Background information
- Born: November 3, 1962 (age 62) Chicago, Illinois
- Genres: Heavy metal; hard rock;
- Occupation: Keyboardist
- Member of: Dio Disciples
- Formerly of: Dio; Warrant; Heaven & Hell; Black Sabbath; Keel; Type O Negative;

= Scott Warren =

American keyboardist (born 1962)

Scott Warren (born November 3, 1962) is an American musician best known as the keyboardist for the heavy metal band Dio from 1994 until the band's dissolution in 2010.

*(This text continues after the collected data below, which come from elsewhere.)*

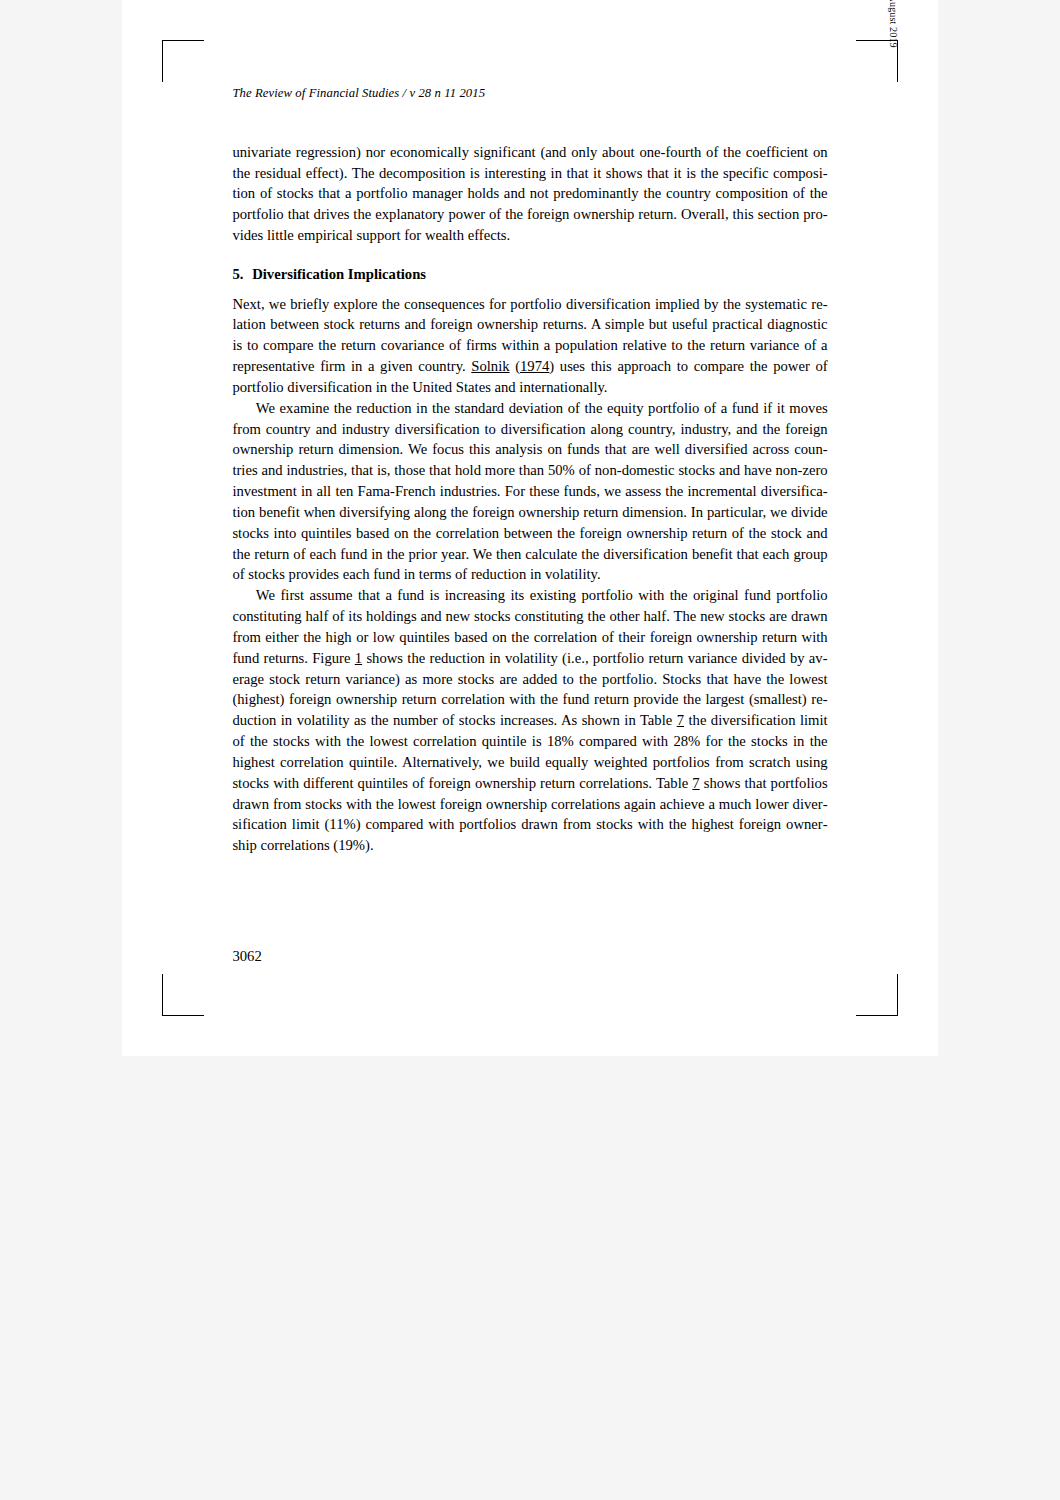Downloaded from https://academic.oup.com/rfs/article-abstract/28/11/3038/1636732 by University of Texas Libraries user on 14 August 2019
The Review of Financial Studies / v 28 n 11 2015
univariate regression) nor economically significant (and only about one-fourth of the coefficient on the residual effect). The decomposition is interesting in that it shows that it is the specific composition of stocks that a portfolio manager holds and not predominantly the country composition of the portfolio that drives the explanatory power of the foreign ownership return. Overall, this section provides little empirical support for wealth effects.
5. Diversification Implications
Next, we briefly explore the consequences for portfolio diversification implied by the systematic relation between stock returns and foreign ownership returns. A simple but useful practical diagnostic is to compare the return covariance of firms within a population relative to the return variance of a representative firm in a given country. Solnik (1974) uses this approach to compare the power of portfolio diversification in the United States and internationally.
We examine the reduction in the standard deviation of the equity portfolio of a fund if it moves from country and industry diversification to diversification along country, industry, and the foreign ownership return dimension. We focus this analysis on funds that are well diversified across countries and industries, that is, those that hold more than 50% of non-domestic stocks and have non-zero investment in all ten Fama-French industries. For these funds, we assess the incremental diversification benefit when diversifying along the foreign ownership return dimension. In particular, we divide stocks into quintiles based on the correlation between the foreign ownership return of the stock and the return of each fund in the prior year. We then calculate the diversification benefit that each group of stocks provides each fund in terms of reduction in volatility.
We first assume that a fund is increasing its existing portfolio with the original fund portfolio constituting half of its holdings and new stocks constituting the other half. The new stocks are drawn from either the high or low quintiles based on the correlation of their foreign ownership return with fund returns. Figure 1 shows the reduction in volatility (i.e., portfolio return variance divided by average stock return variance) as more stocks are added to the portfolio. Stocks that have the lowest (highest) foreign ownership return correlation with the fund return provide the largest (smallest) reduction in volatility as the number of stocks increases. As shown in Table 7 the diversification limit of the stocks with the lowest correlation quintile is 18% compared with 28% for the stocks in the highest correlation quintile. Alternatively, we build equally weighted portfolios from scratch using stocks with different quintiles of foreign ownership return correlations. Table 7 shows that portfolios drawn from stocks with the lowest foreign ownership correlations again achieve a much lower diversification limit (11%) compared with portfolios drawn from stocks with the highest foreign ownership correlations (19%).
3062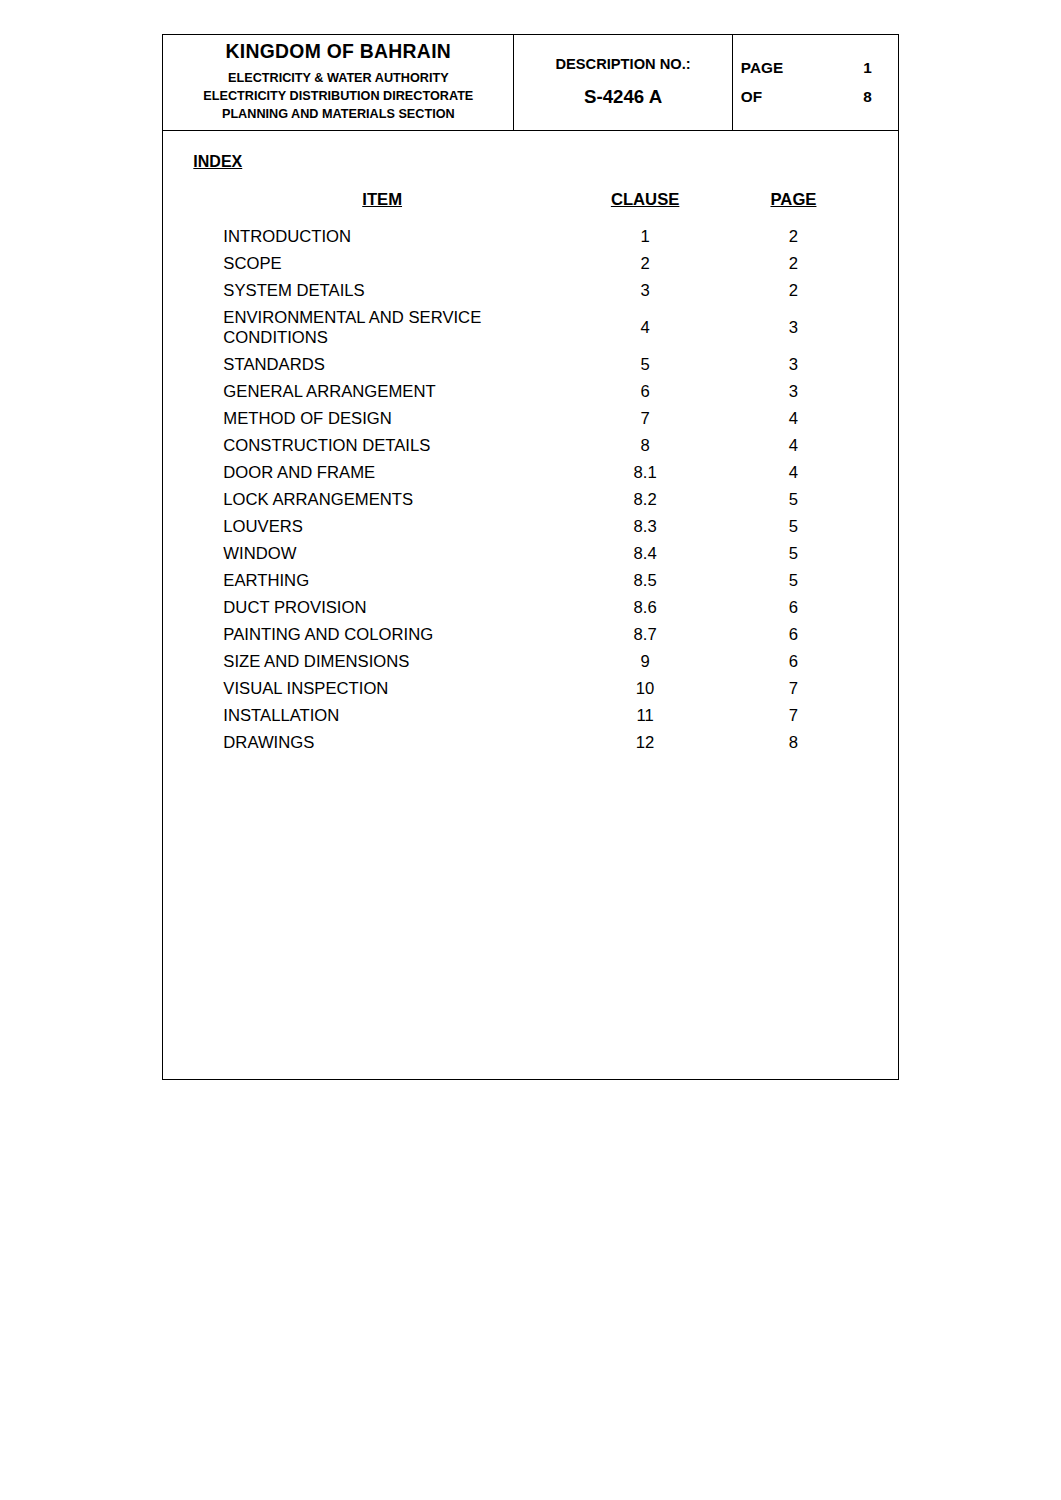| KINGDOM OF BAHRAIN ELECTRICITY & WATER AUTHORITY ELECTRICITY DISTRIBUTION DIRECTORATE PLANNING AND MATERIALS SECTION | DESCRIPTION NO.: S-4246 A | PAGE 1 OF 8 |
INDEX
| ITEM | CLAUSE | PAGE |
| --- | --- | --- |
| INTRODUCTION | 1 | 2 |
| SCOPE | 2 | 2 |
| SYSTEM DETAILS | 3 | 2 |
| ENVIRONMENTAL AND SERVICE CONDITIONS | 4 | 3 |
| STANDARDS | 5 | 3 |
| GENERAL ARRANGEMENT | 6 | 3 |
| METHOD OF DESIGN | 7 | 4 |
| CONSTRUCTION DETAILS | 8 | 4 |
| DOOR AND FRAME | 8.1 | 4 |
| LOCK ARRANGEMENTS | 8.2 | 5 |
| LOUVERS | 8.3 | 5 |
| WINDOW | 8.4 | 5 |
| EARTHING | 8.5 | 5 |
| DUCT PROVISION | 8.6 | 6 |
| PAINTING AND COLORING | 8.7 | 6 |
| SIZE AND DIMENSIONS | 9 | 6 |
| VISUAL INSPECTION | 10 | 7 |
| INSTALLATION | 11 | 7 |
| DRAWINGS | 12 | 8 |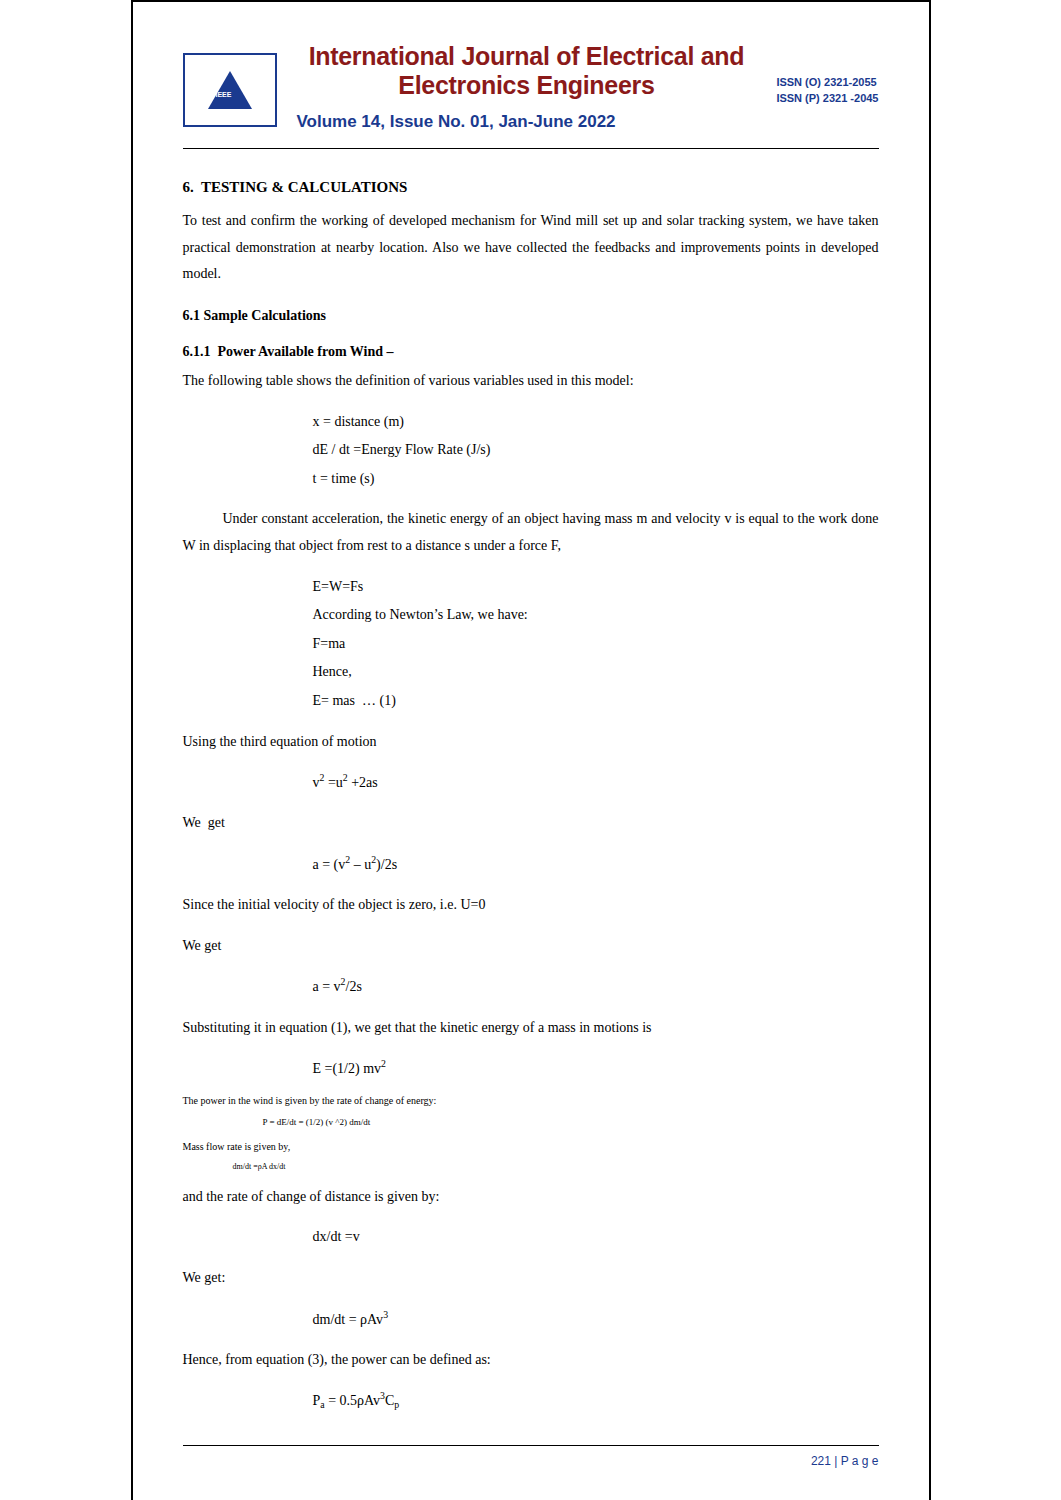International Journal of Electrical and Electronics Engineers
Volume 14, Issue No. 01, Jan-June 2022
ISSN (O) 2321-2055
ISSN (P) 2321 -2045
6. TESTING & CALCULATIONS
To test and confirm the working of developed mechanism for Wind mill set up and solar tracking system, we have taken practical demonstration at nearby location. Also we have collected the feedbacks and improvements points in developed model.
6.1 Sample Calculations
6.1.1 Power Available from Wind –
The following table shows the definition of various variables used in this model:
x = distance (m)
dE / dt =Energy Flow Rate (J/s)
t = time (s)
Under constant acceleration, the kinetic energy of an object having mass m and velocity v is equal to the work done W in displacing that object from rest to a distance s under a force F,
E=W=Fs
According to Newton’s Law, we have:
F=ma
Hence,
E= mas … (1)
Using the third equation of motion
v2 =u2 +2as
We get
a = (v2 – u2)/2s
Since the initial velocity of the object is zero, i.e. U=0
We get
a = v2/2s
Substituting it in equation (1), we get that the kinetic energy of a mass in motions is
E =(1/2) mv2
The power in the wind is given by the rate of change of energy:
P = dE/dt = (1/2) (v ^2) dm/dt
Mass flow rate is given by,
dm/dt =ρA dx/dt
and the rate of change of distance is given by:
dx/dt =v
We get:
dm/dt = ρAv3
Hence, from equation (3), the power can be defined as:
Pa = 0.5ρAv3Cp
221 | P a g e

He began playing keyboard instruments at six years old. He first taught himself how to play, but was later trained professionally at Dick Grove School of Music.

In addition to Dio, Warren has worked with the bands Warrant, Keel, Berlin, and Heaven & Hell, the latter of which also featured Ronnie James Dio.

Today Warren is part of the band Dio Disciples, which includes surviving members of the final line-up of Dio, along with former Lynch Mob vocalist Oni Logan. He also plays in the band Hellion, alongside fellow Dio Disciples member Simon Wright.

== Dio ==

Warren joined Dio to play keyboards on the Strange Highways tour in 1993. He stayed in the band on and off until Ronnie James Dio's death in 2010 from stomach cancer; he was the second longest-serving member of the band after Dio himself. A highlight of Warren's work with Dio is the song "Before the Fall" from the 2002 album Killing the Dragon, in which Warren plays two organ solos. After Dio's death, Warren wrote:

"How can I express what 17 years next to Ronnie now means to me? He has led me on an incredible journey. I have been blessed by his presence, and his voice. He was my surrogate father, my brother, my friend, my teacher AND my loyal advocate. Our fearless leader. He never let us down. He was never not out to prove it. Because he 'WAS' it. Just a class act. Life without him will never be the same. Yet it is not because of these things, that I know He IS in Heaven. But that's another story.

I will miss you, my dear friend.

"RJD RIP"

Warren also filled in on keyboards for Josh Silver in the band Type O Negative on their last tour.